Variabilité de l'usage et certitude des achats. Uber a épuisé l'intégralité de son budget annuel d'IA en quatre mois, puis a plafonné les dépenses des employés à 1 500 dollars par mois et par outil de codage agentique.[8] Là où la consommation est volatile, les acheteurs réintroduisent le contrôle des coûts dans le contrat : les achats exigent des plafonds, et le chiffre d'affaires du fournisseur se retrouve plafonné avec eux.
Prévisibilité du chiffre d'affaires. Lorsque la facturation dépend de résultats définis par le client, les prévisions se réduisent à des conjectures. Ritu Jyoti d'IDC souligne que la tarification au résultat peut entraîner des litiges sur la question de savoir si l'effet recherché a été obtenu, et que les entreprises demandent des paliers d'abonnement parce qu'elles veulent de la prévisibilité.[9]
Alignement des marges. Les fournisseurs d'IA affichent des marges brutes d'environ 50 à 60 % contre 80 à 90 % pour le SaaS classique, car chaque requête entraîne un coût d'inférence réel.[1] Un tarif fixe au résultat perd de l'argent dès que le calcul sous-jacent à une résolution dépasse le prix de cette résolution, et le vendeur absorbe cet écart.

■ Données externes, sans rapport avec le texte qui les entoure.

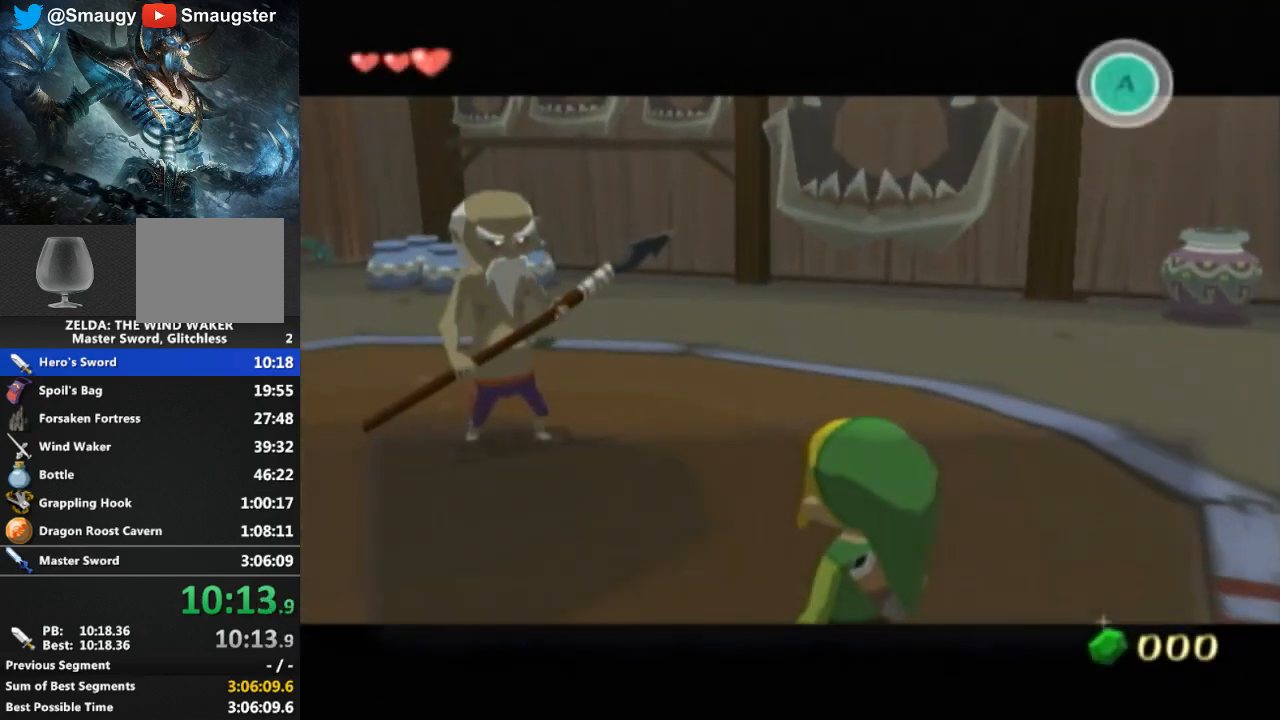
{"buttons": [], "left_stick": "center", "right_stick": "center", "events": [[67, "B", "down"], [100, "B", "up"], [167, "B", "down"], [200, "B", "up"], [267, "B", "down"], [300, "B", "up"], [333, "B", "down"], [400, "B", "up"]]}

Manipulation par les clients et conception des métriques. La partie qui choisit l'indicateur de résolution est celle qui envoie la facture. Les minuteurs de silence, les résolutions présumées et l'auto-vérification par LLM biaisent tous le compteur en faveur du fournisseur, et un client averti apprendra à jouer avec le minuteur.
Exposition aux litiges après contrat. L'attribution contestée n'est pas hypothétique. Elle se manifeste sous forme d'avoirs, de remboursements et de renégociations, et elle doit figurer dans le dossier de due diligence comme un ajustement récurrent du chiffre d'affaires, non comme un cas isolé.
L'alignement des marges mérite le plus d'attention parce qu'il est le moins visible. Le guide de Zuora indique explicitement que la tarification par résultat transfère la variabilité des coûts de l'acheteur vers le vendeur, et qu'elle n'est commercialement viable que si le vendeur peut prédire le coût par résultat dans une fourchette étroite, si le résultat est auditable afin que les litiges puissent être résolus, ou si le vendeur dispose de la tolérance de trésorerie nécessaire pour absorber des contrats à forte variabilité.[10] Une cible qui ne peut pas démontrer laquelle de ces trois conditions elle remplit enregistre un chiffre d'affaires qu'elle pourrait ne pas être en mesure de conserver.
Liste de vérification des preuves et signaux d'alerte
La liste des documents
Accords-cadres et bons de commande avec la définition du résultat par écrit, et non dans des présentations commerciales
Définitions des métriques, y compris le traitement du silence, des minuteurs d'inactivité et des transferts vers un humain
Journaux de facturation et d'utilisation, rapprochés des factures émises
Mémos de reconnaissance du chiffre d'affaires selon ASC 606, distinguant une obligation de disponibilité d'accès d'une obligation de livrer une quantité déterminée de résultats réussis[11]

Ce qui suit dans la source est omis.